(Collected data entries)

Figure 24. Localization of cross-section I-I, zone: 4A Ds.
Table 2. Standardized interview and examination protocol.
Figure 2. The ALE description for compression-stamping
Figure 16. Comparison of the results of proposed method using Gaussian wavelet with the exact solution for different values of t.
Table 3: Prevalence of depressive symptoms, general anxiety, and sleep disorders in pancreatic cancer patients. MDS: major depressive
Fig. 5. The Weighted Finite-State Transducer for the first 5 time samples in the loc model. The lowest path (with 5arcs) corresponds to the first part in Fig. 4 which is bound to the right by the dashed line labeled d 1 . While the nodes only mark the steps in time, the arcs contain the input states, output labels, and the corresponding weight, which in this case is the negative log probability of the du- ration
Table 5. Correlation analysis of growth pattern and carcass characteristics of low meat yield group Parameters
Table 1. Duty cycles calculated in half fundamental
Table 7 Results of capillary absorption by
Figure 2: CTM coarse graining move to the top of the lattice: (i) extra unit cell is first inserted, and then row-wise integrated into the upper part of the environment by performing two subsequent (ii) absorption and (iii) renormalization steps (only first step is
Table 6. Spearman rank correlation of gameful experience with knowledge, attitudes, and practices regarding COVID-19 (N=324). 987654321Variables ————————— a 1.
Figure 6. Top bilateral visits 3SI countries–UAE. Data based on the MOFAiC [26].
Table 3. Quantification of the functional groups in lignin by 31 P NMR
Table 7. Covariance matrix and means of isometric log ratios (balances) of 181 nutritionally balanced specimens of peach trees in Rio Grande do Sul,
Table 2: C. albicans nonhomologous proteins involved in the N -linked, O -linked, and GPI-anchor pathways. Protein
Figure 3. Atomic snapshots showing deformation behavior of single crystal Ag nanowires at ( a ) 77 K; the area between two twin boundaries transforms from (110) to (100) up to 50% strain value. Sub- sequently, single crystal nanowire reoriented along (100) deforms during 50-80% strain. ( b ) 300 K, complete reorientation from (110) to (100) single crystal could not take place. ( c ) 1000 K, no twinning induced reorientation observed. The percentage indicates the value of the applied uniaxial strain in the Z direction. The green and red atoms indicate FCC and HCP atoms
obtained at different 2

WORK REQUEST:
From the line that contains "Figure 3. Atomic" through the end of the records above, print every line exactly and nothing else.

EXERCISE RESULT:
Figure 3. Atomic snapshots showing deformation behavior of single crystal Ag nanowires at ( a ) 77 K; the area between two twin boundaries transforms from (110) to (100) up to 50% strain value. Sub- sequently, single crystal nanowire reoriented along (100) deforms during 50-80% strain. ( b ) 300 K, complete reorientation from (110) to (100) single crystal could not take place. ( c ) 1000 K, no twinning induced reorientation observed. The percentage indicates the value of the applied uniaxial strain in the Z direction. The green and red atoms indicate FCC and HCP atoms
obtained at different 2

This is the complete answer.